(Text extracted page by page)
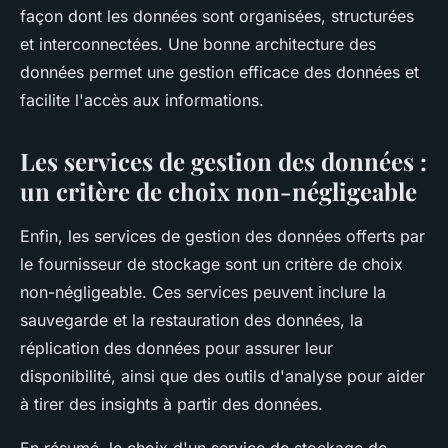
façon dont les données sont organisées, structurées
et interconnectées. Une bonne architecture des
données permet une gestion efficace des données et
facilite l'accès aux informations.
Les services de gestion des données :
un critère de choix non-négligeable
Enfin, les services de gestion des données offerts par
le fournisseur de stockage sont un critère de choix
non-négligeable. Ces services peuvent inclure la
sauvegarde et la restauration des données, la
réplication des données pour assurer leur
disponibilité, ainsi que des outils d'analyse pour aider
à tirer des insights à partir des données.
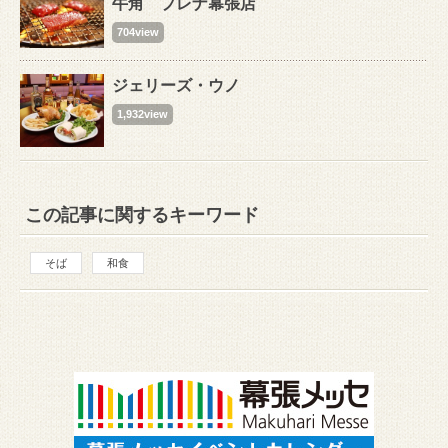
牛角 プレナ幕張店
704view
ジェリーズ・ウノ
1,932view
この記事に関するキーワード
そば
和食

PROBLEM DESCRIPTION: Print every line of text from all the rows above word for word, leaving the pictures out of your answer.

TASK ANSWER:
façon dont les données sont organisées, structurées
et interconnectées. Une bonne architecture des
données permet une gestion efficace des données et
facilite l'accès aux informations.
Les services de gestion des données :
un critère de choix non-négligeable
Enfin, les services de gestion des données offerts par
le fournisseur de stockage sont un critère de choix
non-négligeable. Ces services peuvent inclure la
sauvegarde et la restauration des données, la
réplication des données pour assurer leur
disponibilité, ainsi que des outils d'analyse pour aider
à tirer des insights à partir des données.
牛角 プレナ幕張店
704view
ジェリーズ・ウノ
1,932view
この記事に関するキーワード
そば
和食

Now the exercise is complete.